Viergutz is president of Grupo Centec, a services firm in the Venezuelan oil industry. He was formerly president of the Venezuelan Oil Chamber, according to published reports.
He bought the 8,200-square-foot Cape Florida Drive mansion for $11 million in 2021, according to property records. It was built in 2007 on 0.4-acres and has four bedrooms, four bathrooms, a half-bathroom, a pool and a dock. Viergutz, a longtime Miami homeowner, sold another Key Biscayne home for $17.4 million in 2021.
President Donald Trump administration orchestrated a military operation in Caracas on Jan. 3 and detained Maduro and his wife, Cilia Flores, in an act that has upset the global geopolitical landscape. U.S. fighter jets and bombers struck Venezuelan air defenses just before the raid.
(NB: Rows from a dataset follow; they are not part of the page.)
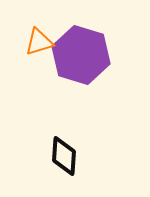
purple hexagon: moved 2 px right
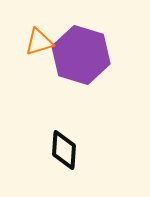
black diamond: moved 6 px up
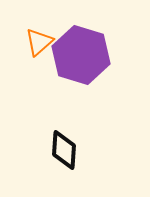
orange triangle: rotated 24 degrees counterclockwise
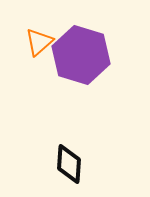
black diamond: moved 5 px right, 14 px down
It is too soon to measure the full scale of the impact of the capture and Trump’s vague plans for the U.S. oversight of Venezuela.
Venezuelan nationals are a significant buyer pool in Miami-Dade County, and Doral has one of the largest Venezuelan populations in the country.
After the Trump administration stripped many Venezuelans of their deportation protections early last year, vacancies climbed in Doral, and rents hit a three-year low.
More Venezuelan-related listings could be in the future. But, as appraiser Jonathan Miller pointed out in his Substack “Housing Notes,” Maduro’s capture did little to rattle U.S. consumers and the housing market nationwide.